▶ **CONSIGNE ÉCRITE 1**: Dans l'extrait ci-dessous sur la thèse de M. de Salvandy, réécrivez sous forme de liste le paragraphe qui commence par « On peut juger, par cet exposé rapide ». Conservez-en les faits principaux.
▶ **CONSIGNE ÉCRITE 2**: Reproduisez à l'identique les lignes des enregistrements, depuis le début des enregistrements jusqu'à la ligne contenant « crop and rotate: left 17.732%, right 15.423% », celle-ci comprise.

▶ **EXTRAIT DU TEXTE**:
+---+
La lumière se fait avec le Code Napoléon, incomplète cependant en plus d'un point, s'il faut en croire M. de Salvandy, trop souvent voilée par les souvenirs de la révolution. Le divorce voisin du mariage, l'émancipation imposée comme limite à la puissance paternelle, les successions pliées au joug, souvent inique, d'une égalité arbitraire, l'attestent suffisamment à ses yeux. Par une corrélation nécessaire, les gains de survie légaux ne viennent plus contre-balancer au profit de la femme les dangers possibles de sa toute-puissance maritale, et le Code laisse aux conventions le soin d'assurer à l'épouse une protection qu'il devrait lui donner.

On peut juger, par cet exposé rapide des idées générales qui dominent la thèse de M. Salvandy, de l'élévation du point de vue qui en a dirigé la conception: c'est un vaste coup d'œil jeté sur une partie importante du droit français depuis ses origines dans le passé jusqu'à ses résultats dans l'avenir, coup d'œil généralement juste, toujours hardi, quelquefois téméraire, qui ne fait pas moins d'honneur à l'historien qu'au jurisconsulte, au penseur qu'à l'écrivain. Le soin des détails ne perd rien dans cet ouvrage aux larges proportions de l'ensemble, et les grandes controverses qu'a soulevées le sujet y sont toutes examinées d'une manière complète et parfois détaillée. Ainsi le caractère de la donatio propter nuptias dans le Code et les Novelles, son origine dans le droit celtique ou les coutumes germaniques, les difficultés que fait naître en certains cas l'application de l'oratio d'Antonin Caracalla aux donations entre époux pendant le mariage, l'hypobolon du Bas-Empire considéré comme source de l'augment, la nature primitive du morgengab, l'ordonnance de 1214 extensive du douaire aux fiefs, arrêtent successivement son attention. Le plus souvent il suit les maîtres de la science dont les travaux lui ont inspiré la pensée de son œuvre, mais parfois aussi il n'hésite point à se séparer d'eux, et ses dissidences sont toujours appuyées de raisons qui mettent en relief une fois de plus la sûreté de ses vues et l'étendue de son érudition.

La lecture du livre de M. de Salvandy ne laisse qu'un regret, qu'il ait été écrit en vue d'une épreuve d'école. Plus approfondi, le sujet lui eût sans doute révélé des aperçus nouveaux; moins

hâtée, l'exécution lui eût permis d'éviter quelques lacunes et de supprimer quelques hors-d'œuvre. Quoi qu'il en soit, l'ouvrage de M. de Salvandy est digne, à tous égards, de fixer l'attention, et l'auteur ne pouvait entrer sous de meilleurs auspices dans cette carrière de la science où l'appellent de nobles exemples et de glorieux souvenirs.

H. AUBEPIN,

Docteur en droit, substitut à Nevers.

EXPOSÉ DES RÈGLES DE DROIT CIVIL résultant de la loi du 23 mars 1855, sur la transcription en matière hypothécaire, par M. GUSTAVE BREssolles, professeur à la Faculté de droit, membre de l'Académie de législation de Toulouse (2e édition). Toulouse, imprimerie Bonnal et Gibrac, rue SaintRome, 46, 1856, in-8. Prix, 1 fr, 50.
+---+
▶ **DOCUMENTS SOURCES**:
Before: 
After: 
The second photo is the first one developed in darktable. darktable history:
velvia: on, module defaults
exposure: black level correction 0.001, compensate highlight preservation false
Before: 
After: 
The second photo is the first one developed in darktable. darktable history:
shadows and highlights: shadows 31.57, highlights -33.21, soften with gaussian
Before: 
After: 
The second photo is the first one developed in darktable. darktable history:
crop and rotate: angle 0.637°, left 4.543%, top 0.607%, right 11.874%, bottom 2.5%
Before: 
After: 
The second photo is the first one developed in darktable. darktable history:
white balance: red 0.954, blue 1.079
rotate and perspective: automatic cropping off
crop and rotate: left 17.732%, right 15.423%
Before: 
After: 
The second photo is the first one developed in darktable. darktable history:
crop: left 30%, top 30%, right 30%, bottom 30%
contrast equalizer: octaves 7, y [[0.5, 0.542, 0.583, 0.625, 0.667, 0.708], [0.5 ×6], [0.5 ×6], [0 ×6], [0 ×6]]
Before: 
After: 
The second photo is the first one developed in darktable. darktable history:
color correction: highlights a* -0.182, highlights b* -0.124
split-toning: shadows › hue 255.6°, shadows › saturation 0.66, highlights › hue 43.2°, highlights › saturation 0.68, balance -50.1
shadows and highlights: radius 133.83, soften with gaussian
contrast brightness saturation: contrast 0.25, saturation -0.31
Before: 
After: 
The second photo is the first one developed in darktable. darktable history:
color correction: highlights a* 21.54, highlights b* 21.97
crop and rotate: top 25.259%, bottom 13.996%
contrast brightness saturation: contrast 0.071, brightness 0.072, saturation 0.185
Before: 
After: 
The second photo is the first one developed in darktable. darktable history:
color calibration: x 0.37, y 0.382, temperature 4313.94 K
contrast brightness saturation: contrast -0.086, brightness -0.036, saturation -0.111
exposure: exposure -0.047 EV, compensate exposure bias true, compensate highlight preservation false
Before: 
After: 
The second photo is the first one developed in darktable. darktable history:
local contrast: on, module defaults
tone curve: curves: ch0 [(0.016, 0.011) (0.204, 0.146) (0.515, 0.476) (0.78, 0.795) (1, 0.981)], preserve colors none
+---+
▶ **RÉPONSE ÉCRITE 1**:
- L'exposé des idées générales de la thèse de M. de Salvandy montre l'élévation de son point de vue. C'est un vaste coup d'œil sur une partie importante du droit français, de ses origines à ses résultats dans l'avenir. Ce coup d'œil est généralement juste, toujours hardi, quelquefois téméraire. Il fait honneur à l'historien comme au jurisconsulte, au penseur comme à l'écrivain.
- L'ampleur de l'ensemble ne nuit pas au soin des détails. Les grandes controverses du sujet sont toutes examinées de manière complète et parfois détaillée.
- Plusieurs points retiennent ainsi son attention :
  - le caractère de la donatio propter nuptias dans le Code et les Novelles ;
  - son origine dans le droit celtique ou les coutumes germaniques ;
  - l'application de l'oratio d'Antonin Caracalla aux donations entre époux pendant le mariage ;
  - l'hypobolon du Bas-Empire comme source de l'augment ;
  - la nature primitive du morgengab ;
  - l'ordonnance de 1214 qui étend le douaire aux fiefs.
- Il suit le plus souvent les maîtres de la science qui lui ont inspiré son œuvre. Il s'en sépare parfois, mais toujours avec des raisons qui montrent la sûreté de ses vues et l'étendue de son érudition.

▶ **RÉPONSE ÉCRITE 2**:
Before: 
After: 
The second photo is the first one developed in darktable. darktable history:
velvia: on, module defaults
exposure: black level correction 0.001, compensate highlight preservation false
Before: 
After: 
The second photo is the first one developed in darktable. darktable history:
shadows and highlights: shadows 31.57, highlights -33.21, soften with gaussian
Before: 
After: 
The second photo is the first one developed in darktable. darktable history:
crop and rotate: angle 0.637°, left 4.543%, top 0.607%, right 11.874%, bottom 2.5%
Before: 
After: 
The second photo is the first one developed in darktable. darktable history:
white balance: red 0.954, blue 1.079
rotate and perspective: automatic cropping off
crop and rotate: left 17.732%, right 15.423%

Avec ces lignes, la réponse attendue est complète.